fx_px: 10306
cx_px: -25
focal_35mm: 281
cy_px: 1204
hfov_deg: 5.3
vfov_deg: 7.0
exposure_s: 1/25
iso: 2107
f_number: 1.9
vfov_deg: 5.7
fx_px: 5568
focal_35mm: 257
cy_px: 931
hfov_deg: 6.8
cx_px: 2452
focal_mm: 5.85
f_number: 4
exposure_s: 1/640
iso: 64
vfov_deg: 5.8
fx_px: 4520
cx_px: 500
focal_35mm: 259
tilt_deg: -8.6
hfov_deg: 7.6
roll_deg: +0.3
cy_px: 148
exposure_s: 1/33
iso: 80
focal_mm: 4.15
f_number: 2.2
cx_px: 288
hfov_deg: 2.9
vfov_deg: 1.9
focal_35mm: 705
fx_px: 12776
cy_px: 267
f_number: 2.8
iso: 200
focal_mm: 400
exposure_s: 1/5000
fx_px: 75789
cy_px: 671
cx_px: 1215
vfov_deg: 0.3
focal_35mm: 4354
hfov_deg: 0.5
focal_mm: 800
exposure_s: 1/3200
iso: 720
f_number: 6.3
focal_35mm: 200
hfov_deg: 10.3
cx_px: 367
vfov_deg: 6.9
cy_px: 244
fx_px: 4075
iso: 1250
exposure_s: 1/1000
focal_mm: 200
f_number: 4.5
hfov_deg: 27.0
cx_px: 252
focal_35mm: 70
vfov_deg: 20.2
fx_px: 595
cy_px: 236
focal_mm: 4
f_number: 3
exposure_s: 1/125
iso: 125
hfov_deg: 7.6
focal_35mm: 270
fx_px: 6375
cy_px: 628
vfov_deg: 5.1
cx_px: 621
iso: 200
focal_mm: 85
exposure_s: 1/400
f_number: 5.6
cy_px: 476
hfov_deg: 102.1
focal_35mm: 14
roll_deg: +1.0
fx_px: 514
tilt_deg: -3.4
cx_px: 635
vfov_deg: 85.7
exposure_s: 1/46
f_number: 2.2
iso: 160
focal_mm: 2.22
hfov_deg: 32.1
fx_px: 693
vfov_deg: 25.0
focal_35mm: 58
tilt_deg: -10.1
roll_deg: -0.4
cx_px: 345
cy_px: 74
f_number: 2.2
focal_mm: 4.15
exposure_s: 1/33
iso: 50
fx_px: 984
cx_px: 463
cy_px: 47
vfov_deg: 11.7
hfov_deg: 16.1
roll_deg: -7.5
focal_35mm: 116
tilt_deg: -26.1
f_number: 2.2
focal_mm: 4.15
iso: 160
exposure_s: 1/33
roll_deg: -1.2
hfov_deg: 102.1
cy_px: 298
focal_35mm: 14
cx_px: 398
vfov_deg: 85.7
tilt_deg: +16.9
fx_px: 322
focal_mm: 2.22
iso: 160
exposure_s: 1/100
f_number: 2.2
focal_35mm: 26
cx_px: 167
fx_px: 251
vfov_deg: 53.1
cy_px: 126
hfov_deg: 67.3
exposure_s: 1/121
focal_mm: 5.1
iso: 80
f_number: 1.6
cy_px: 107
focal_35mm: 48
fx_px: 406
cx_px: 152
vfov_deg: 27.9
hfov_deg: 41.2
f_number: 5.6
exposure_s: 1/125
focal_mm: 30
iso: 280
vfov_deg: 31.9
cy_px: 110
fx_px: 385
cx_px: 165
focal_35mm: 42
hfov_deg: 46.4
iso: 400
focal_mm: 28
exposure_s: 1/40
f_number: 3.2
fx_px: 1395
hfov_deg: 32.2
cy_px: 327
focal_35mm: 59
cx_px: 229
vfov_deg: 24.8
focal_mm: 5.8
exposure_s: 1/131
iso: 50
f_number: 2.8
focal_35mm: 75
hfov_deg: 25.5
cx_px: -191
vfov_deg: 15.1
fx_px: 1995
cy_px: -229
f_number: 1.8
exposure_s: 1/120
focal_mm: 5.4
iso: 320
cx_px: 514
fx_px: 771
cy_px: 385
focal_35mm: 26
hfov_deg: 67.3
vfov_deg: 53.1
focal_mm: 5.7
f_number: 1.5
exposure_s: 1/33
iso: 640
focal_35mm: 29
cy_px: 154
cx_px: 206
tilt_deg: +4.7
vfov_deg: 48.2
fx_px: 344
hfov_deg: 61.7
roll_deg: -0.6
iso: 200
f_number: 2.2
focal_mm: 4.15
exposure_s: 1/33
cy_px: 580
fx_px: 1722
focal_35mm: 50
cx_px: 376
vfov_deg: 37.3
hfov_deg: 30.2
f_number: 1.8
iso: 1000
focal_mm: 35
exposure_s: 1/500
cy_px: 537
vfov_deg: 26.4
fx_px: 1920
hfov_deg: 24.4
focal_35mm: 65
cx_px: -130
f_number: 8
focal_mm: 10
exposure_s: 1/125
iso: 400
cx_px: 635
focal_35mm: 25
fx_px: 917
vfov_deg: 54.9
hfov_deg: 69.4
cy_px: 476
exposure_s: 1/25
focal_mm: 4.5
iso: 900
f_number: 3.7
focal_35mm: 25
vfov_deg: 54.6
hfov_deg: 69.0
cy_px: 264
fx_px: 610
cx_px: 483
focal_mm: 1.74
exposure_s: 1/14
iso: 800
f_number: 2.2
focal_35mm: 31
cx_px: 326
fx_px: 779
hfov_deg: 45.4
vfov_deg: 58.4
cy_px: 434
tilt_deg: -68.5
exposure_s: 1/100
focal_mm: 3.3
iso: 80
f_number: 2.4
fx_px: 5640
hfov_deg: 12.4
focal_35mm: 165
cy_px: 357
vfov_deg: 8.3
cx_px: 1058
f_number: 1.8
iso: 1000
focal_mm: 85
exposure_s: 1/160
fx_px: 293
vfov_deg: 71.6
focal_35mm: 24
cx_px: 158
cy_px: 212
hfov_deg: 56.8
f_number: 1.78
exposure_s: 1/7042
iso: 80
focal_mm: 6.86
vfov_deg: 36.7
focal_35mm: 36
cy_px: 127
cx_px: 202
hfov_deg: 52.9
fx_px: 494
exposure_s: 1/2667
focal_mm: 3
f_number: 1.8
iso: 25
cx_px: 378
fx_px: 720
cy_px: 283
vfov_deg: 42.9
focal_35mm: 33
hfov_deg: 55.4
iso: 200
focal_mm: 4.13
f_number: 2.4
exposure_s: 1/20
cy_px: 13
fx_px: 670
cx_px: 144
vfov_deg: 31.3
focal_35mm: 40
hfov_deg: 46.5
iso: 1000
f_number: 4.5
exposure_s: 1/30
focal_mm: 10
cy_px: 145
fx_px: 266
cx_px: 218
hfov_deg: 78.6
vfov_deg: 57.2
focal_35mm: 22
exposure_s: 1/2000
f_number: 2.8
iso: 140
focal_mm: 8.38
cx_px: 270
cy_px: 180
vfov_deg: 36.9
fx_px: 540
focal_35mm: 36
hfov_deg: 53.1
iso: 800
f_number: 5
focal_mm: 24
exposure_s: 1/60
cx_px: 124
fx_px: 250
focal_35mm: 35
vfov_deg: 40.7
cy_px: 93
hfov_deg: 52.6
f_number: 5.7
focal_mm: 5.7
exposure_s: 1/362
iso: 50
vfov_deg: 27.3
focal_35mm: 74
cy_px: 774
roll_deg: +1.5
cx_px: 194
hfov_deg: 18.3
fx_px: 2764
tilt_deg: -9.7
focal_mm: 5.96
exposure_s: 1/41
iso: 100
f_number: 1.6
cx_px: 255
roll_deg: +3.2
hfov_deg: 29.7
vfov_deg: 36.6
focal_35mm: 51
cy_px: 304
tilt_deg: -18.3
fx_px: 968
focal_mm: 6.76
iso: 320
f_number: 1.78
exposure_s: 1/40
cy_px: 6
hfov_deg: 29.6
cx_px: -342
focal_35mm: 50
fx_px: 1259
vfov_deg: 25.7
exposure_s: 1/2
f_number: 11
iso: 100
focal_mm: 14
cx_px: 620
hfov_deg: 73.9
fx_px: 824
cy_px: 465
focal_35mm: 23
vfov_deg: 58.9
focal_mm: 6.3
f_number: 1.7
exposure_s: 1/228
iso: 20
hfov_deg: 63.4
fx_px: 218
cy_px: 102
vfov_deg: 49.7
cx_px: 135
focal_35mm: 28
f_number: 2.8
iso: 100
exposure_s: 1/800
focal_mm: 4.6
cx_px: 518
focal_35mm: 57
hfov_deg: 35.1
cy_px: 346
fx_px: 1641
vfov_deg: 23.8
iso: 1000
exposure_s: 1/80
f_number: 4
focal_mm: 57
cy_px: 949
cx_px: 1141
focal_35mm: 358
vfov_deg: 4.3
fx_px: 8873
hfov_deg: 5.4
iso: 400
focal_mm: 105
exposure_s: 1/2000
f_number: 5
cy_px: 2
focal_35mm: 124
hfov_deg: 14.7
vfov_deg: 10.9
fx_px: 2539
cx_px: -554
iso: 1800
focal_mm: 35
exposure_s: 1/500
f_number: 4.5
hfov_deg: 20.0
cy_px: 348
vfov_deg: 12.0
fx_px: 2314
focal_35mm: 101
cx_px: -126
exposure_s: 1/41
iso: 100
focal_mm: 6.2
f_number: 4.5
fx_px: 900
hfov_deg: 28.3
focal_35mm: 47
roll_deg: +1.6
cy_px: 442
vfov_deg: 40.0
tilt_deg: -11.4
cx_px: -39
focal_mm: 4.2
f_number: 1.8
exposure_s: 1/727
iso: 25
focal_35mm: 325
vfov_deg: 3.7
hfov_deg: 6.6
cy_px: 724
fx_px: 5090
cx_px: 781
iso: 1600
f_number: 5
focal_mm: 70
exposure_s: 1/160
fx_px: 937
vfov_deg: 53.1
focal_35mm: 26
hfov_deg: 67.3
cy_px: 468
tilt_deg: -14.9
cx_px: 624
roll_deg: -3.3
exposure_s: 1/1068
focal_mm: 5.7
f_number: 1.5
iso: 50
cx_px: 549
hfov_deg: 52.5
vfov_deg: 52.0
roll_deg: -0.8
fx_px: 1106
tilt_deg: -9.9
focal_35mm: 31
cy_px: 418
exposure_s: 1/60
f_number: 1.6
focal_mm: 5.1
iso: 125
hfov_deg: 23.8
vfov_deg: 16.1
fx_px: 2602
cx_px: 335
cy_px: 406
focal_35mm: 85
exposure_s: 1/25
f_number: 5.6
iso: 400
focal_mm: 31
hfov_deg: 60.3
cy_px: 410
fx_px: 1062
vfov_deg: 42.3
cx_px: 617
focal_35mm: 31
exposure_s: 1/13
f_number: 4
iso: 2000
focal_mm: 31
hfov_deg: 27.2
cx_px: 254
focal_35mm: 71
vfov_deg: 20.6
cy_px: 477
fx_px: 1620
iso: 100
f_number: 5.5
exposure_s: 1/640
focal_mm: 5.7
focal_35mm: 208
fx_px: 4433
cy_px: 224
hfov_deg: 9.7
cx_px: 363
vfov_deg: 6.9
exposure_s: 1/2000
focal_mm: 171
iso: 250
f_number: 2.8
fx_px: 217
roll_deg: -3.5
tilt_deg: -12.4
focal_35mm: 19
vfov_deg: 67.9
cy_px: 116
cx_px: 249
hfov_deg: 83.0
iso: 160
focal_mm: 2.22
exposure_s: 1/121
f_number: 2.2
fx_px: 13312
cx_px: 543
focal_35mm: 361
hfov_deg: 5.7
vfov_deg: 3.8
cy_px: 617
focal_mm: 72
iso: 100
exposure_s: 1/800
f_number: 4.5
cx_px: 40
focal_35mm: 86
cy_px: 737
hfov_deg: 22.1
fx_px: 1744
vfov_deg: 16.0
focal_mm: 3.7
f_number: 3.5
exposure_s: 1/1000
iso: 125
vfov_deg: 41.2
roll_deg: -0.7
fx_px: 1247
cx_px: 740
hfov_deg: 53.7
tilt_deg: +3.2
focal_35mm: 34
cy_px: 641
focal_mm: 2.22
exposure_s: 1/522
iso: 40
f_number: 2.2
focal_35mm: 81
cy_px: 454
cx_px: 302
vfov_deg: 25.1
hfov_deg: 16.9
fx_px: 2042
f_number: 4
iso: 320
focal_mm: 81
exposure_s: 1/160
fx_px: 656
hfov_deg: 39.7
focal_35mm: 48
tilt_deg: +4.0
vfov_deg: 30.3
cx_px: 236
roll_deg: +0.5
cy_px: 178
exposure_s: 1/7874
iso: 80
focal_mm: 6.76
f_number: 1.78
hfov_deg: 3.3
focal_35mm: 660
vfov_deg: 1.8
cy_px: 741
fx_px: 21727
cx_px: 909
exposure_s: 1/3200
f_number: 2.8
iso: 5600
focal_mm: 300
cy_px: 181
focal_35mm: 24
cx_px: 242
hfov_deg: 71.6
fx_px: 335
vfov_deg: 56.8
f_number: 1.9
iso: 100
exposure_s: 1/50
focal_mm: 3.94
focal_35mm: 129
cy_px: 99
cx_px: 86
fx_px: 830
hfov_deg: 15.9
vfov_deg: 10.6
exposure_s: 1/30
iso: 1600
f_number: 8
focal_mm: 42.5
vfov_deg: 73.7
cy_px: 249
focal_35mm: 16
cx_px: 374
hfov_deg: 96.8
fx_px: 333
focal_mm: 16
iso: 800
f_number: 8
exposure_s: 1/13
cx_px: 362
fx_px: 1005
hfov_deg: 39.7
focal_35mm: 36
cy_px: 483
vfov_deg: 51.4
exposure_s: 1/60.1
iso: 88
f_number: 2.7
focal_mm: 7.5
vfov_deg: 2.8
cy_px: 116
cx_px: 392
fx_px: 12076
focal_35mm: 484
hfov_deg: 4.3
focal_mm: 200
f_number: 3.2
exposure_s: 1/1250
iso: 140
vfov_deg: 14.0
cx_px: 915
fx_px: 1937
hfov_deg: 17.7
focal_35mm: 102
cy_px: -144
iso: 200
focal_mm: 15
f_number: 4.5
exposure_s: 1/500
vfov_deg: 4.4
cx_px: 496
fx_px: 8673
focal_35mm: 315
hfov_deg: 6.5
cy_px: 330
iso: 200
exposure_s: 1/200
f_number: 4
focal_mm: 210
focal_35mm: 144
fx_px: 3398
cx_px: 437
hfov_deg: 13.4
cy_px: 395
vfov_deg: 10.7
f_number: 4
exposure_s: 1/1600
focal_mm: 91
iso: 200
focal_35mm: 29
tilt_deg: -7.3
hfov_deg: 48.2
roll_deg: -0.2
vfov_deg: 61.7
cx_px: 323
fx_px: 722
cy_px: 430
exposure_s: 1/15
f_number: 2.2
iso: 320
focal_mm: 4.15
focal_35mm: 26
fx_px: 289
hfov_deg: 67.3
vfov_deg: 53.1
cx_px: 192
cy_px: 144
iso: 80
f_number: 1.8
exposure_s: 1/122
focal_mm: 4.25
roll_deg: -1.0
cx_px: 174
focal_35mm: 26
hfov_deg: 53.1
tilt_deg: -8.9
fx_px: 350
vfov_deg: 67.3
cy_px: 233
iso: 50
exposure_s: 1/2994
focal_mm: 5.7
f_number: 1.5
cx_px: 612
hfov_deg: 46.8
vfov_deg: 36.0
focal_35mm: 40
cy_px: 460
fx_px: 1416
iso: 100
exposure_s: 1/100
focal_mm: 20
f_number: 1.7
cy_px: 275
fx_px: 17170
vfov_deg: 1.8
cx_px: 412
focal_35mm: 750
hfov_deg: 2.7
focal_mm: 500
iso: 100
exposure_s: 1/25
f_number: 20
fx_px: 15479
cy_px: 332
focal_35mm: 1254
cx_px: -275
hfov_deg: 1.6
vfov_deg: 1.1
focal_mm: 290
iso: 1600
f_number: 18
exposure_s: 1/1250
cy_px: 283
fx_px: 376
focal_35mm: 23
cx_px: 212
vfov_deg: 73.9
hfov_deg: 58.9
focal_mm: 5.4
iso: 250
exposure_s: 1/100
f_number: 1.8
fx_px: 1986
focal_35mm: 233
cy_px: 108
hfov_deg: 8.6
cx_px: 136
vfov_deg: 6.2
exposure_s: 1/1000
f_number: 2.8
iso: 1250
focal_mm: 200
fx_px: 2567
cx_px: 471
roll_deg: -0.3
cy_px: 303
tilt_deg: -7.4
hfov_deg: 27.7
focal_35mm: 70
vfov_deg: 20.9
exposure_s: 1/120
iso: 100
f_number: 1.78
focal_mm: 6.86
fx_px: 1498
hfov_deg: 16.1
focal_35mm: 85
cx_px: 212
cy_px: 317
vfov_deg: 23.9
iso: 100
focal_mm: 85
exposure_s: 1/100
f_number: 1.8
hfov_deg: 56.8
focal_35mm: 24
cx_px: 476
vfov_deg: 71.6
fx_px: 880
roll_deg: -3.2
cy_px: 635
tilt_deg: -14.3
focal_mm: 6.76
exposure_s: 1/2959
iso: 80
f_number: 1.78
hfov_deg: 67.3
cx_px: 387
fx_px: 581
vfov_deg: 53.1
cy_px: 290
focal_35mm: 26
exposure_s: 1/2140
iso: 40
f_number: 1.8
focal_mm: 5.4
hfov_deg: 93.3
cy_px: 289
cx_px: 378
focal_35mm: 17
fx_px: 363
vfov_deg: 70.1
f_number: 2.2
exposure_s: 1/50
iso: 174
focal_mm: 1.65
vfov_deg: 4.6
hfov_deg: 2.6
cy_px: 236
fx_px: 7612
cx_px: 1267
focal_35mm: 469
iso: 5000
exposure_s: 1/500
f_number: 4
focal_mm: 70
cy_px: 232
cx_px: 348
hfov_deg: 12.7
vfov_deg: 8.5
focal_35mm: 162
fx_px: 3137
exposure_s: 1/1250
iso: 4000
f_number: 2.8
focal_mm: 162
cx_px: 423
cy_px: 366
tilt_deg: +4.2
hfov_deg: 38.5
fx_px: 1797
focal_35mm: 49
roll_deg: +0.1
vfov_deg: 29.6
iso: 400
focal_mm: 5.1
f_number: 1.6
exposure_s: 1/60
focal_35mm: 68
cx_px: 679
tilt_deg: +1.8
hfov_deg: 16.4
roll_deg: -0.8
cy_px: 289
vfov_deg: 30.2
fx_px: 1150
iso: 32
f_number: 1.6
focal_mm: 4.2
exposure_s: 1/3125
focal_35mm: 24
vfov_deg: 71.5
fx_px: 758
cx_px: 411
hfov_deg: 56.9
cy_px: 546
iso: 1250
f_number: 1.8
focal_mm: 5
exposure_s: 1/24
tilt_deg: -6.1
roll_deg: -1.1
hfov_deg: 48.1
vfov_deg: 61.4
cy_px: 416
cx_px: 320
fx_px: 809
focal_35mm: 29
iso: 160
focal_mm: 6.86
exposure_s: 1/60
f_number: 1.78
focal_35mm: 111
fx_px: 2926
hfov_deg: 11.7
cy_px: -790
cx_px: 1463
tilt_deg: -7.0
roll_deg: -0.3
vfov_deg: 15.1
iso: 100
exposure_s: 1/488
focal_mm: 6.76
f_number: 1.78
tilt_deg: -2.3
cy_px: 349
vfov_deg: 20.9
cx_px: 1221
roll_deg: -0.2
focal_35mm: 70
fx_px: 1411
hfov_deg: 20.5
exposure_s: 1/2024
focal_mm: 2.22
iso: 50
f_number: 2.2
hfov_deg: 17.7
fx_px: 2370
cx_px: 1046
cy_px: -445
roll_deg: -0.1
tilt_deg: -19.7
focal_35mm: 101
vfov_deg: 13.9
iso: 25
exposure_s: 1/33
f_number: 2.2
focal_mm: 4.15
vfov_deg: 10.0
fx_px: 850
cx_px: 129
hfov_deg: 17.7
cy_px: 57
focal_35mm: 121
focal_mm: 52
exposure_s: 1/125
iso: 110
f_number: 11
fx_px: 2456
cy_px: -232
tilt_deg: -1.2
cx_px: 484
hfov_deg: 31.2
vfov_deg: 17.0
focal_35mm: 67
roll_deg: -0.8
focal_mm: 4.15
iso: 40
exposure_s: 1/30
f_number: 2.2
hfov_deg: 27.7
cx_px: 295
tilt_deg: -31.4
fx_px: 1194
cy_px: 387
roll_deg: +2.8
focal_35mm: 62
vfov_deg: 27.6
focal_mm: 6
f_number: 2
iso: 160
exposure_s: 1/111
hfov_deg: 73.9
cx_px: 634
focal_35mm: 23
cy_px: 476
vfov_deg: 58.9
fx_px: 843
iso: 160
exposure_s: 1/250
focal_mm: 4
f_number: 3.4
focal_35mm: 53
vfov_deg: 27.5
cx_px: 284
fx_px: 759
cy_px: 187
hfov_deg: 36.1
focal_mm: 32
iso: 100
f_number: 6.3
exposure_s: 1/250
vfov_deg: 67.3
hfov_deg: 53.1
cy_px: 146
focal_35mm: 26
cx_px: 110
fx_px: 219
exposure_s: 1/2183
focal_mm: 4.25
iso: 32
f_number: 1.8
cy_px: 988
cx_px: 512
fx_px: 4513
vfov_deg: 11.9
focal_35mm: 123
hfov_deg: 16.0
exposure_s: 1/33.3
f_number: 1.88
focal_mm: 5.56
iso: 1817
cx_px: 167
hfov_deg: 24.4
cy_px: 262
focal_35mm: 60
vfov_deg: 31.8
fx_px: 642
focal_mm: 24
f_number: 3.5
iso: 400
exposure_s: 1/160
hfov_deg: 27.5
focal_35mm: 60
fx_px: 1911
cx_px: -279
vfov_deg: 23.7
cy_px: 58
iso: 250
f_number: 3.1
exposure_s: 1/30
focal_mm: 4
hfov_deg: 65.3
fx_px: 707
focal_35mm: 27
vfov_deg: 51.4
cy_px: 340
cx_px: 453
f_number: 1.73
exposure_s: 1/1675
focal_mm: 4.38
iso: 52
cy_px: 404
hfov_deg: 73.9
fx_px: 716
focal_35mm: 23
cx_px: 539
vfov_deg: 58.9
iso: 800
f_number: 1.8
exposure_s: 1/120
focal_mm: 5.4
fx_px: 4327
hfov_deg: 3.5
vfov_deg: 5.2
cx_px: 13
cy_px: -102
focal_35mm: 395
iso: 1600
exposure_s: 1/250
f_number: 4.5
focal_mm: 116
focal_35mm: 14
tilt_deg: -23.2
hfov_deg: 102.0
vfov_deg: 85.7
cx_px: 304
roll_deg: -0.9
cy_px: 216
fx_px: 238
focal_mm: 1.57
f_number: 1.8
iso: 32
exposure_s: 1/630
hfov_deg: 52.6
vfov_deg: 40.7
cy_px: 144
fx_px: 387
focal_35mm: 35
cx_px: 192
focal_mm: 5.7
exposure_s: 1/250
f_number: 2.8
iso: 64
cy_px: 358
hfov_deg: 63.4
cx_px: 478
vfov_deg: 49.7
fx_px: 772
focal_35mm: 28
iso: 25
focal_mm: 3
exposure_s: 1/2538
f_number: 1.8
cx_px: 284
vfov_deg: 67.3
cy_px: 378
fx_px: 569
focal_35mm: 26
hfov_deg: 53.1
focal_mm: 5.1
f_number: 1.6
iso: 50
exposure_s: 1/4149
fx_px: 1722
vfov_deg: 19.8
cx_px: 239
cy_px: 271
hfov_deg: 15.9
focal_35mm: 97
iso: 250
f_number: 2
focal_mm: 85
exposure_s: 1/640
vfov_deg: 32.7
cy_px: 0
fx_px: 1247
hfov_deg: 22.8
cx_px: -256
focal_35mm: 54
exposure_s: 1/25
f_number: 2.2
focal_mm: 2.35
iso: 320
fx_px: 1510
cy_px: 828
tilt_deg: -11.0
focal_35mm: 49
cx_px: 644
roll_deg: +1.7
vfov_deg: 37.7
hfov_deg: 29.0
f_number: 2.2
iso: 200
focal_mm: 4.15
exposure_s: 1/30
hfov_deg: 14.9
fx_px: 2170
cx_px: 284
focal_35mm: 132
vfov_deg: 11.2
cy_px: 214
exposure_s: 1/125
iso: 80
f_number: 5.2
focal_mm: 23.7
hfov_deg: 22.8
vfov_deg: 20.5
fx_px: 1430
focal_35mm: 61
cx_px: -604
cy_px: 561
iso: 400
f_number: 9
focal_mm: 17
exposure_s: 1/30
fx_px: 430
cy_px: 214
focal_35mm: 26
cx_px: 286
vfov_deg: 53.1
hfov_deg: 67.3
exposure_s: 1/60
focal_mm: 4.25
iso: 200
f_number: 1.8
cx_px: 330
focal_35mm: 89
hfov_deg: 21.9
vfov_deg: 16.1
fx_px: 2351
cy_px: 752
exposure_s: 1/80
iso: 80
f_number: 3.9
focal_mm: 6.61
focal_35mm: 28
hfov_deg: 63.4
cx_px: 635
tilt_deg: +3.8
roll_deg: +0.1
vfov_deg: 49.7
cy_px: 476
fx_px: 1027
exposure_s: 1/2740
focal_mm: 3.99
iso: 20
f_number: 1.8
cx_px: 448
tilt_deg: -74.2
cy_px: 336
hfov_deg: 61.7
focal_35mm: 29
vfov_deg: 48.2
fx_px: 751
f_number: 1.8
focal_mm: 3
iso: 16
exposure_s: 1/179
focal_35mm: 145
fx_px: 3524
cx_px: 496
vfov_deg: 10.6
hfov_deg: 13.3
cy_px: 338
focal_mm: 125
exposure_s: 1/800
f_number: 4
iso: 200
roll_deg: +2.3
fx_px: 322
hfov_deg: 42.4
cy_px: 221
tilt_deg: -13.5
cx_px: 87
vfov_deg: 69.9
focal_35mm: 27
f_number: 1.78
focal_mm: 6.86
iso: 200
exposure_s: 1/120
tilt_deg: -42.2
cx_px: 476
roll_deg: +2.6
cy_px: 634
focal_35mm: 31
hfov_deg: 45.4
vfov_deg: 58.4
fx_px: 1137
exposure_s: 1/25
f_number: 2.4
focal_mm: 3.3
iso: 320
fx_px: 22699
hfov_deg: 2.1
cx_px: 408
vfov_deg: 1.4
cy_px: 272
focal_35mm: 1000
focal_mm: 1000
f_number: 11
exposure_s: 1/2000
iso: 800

■ Task prompt
Copy out only the lines running from the beginning of the data to the line with "fx_px: 12776", both ends included.

■ Finished task
fx_px: 10306
cx_px: -25
focal_35mm: 281
cy_px: 1204
hfov_deg: 5.3
vfov_deg: 7.0
exposure_s: 1/25
iso: 2107
f_number: 1.9
vfov_deg: 5.7
fx_px: 5568
focal_35mm: 257
cy_px: 931
hfov_deg: 6.8
cx_px: 2452
focal_mm: 5.85
f_number: 4
exposure_s: 1/640
iso: 64
vfov_deg: 5.8
fx_px: 4520
cx_px: 500
focal_35mm: 259
tilt_deg: -8.6
hfov_deg: 7.6
roll_deg: +0.3
cy_px: 148
exposure_s: 1/33
iso: 80
focal_mm: 4.15
f_number: 2.2
cx_px: 288
hfov_deg: 2.9
vfov_deg: 1.9
focal_35mm: 705
fx_px: 12776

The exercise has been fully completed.